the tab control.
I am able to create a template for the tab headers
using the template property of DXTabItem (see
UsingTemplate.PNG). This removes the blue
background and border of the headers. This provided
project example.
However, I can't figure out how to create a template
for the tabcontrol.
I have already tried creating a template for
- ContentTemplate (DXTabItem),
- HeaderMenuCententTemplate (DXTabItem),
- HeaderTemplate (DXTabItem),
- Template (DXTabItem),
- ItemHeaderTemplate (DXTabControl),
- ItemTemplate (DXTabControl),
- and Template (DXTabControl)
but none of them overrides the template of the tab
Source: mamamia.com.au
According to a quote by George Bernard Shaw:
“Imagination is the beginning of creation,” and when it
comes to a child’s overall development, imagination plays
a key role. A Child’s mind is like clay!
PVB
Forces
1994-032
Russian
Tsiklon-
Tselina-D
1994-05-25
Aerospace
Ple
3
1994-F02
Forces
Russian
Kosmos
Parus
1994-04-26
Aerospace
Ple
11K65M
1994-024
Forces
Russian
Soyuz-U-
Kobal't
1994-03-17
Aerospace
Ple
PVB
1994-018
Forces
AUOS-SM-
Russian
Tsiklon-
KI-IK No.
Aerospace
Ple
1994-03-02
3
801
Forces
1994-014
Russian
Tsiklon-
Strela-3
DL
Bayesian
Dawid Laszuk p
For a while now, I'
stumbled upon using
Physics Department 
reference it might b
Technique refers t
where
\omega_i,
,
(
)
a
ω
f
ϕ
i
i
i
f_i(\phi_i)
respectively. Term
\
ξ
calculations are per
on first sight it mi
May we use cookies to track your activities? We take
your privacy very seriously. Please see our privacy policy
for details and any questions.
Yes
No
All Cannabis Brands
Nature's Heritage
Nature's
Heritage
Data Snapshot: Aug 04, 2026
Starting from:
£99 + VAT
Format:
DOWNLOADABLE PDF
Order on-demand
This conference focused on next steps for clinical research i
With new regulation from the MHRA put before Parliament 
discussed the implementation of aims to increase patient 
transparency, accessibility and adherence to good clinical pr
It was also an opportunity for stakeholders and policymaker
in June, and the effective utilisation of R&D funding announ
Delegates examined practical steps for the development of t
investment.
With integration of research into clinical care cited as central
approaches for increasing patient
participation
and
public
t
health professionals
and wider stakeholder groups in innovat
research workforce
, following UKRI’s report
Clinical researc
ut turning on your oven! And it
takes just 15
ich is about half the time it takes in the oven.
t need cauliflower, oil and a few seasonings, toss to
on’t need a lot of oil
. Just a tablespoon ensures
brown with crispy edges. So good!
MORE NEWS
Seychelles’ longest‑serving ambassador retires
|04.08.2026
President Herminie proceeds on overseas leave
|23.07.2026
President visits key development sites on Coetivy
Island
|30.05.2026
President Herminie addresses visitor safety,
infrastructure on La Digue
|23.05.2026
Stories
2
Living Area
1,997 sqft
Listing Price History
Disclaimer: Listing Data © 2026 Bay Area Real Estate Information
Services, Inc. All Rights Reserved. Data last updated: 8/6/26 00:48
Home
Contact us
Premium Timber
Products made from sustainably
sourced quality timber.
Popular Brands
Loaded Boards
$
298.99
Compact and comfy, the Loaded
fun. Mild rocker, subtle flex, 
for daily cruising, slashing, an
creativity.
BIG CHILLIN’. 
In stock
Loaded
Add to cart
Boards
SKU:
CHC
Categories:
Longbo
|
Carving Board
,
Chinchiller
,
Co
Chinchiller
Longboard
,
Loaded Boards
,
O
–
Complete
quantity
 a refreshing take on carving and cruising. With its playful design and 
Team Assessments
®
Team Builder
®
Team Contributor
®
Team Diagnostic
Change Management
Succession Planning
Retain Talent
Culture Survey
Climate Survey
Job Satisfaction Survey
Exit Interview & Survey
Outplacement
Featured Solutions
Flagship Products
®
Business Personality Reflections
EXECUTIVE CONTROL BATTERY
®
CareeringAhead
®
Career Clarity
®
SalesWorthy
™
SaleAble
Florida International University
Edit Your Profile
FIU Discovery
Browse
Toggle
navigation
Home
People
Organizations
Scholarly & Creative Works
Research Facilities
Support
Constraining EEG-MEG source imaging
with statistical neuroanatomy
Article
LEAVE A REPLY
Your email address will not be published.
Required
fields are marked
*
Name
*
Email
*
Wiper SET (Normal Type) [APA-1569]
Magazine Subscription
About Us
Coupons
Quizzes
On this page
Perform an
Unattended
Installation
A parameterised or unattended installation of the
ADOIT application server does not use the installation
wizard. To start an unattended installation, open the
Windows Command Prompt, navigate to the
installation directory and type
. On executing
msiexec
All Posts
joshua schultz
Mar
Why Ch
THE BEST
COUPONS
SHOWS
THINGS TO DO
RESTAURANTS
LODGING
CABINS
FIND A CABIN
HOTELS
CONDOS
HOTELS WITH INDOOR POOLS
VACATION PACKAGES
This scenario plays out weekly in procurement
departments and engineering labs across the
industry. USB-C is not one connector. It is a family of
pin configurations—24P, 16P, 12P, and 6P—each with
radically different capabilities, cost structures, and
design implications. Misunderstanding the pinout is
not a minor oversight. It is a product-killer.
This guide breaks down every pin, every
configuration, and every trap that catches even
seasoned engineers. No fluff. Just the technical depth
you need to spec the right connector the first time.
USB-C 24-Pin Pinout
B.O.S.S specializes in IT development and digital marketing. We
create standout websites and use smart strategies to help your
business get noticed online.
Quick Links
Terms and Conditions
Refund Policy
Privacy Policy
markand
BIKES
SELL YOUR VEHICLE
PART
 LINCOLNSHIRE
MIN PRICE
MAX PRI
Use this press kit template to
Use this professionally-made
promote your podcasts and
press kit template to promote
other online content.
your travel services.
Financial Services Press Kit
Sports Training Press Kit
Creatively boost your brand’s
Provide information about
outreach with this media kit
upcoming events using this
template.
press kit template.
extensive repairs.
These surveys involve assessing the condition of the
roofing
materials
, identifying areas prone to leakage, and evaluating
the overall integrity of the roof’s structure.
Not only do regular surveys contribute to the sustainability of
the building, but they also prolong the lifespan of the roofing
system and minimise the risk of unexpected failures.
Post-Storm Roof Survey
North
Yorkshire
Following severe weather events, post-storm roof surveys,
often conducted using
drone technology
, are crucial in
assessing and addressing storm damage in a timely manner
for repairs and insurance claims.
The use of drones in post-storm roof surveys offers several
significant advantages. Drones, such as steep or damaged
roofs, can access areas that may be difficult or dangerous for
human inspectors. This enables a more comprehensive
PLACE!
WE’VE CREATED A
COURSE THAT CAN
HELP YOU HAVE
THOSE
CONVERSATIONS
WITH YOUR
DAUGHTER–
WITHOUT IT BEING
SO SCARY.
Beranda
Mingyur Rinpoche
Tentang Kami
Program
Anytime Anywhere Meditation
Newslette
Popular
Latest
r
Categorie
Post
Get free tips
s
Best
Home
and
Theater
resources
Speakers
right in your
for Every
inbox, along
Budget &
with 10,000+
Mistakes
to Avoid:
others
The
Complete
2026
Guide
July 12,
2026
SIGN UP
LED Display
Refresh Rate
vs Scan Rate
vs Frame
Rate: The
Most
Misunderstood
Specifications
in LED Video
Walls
= = = = =
What you give back should be only the lines of the records above, starting at the line with "drone technology" and ending at the line with "human inspectors. This", restated word for word.

YOUR SOLUTION
drone technology
, are crucial in
assessing and addressing storm damage in a timely manner
for repairs and insurance claims.
The use of drones in post-storm roof surveys offers several
significant advantages. Drones, such as steep or damaged
roofs, can access areas that may be difficult or dangerous for
human inspectors. This enables a more comprehensive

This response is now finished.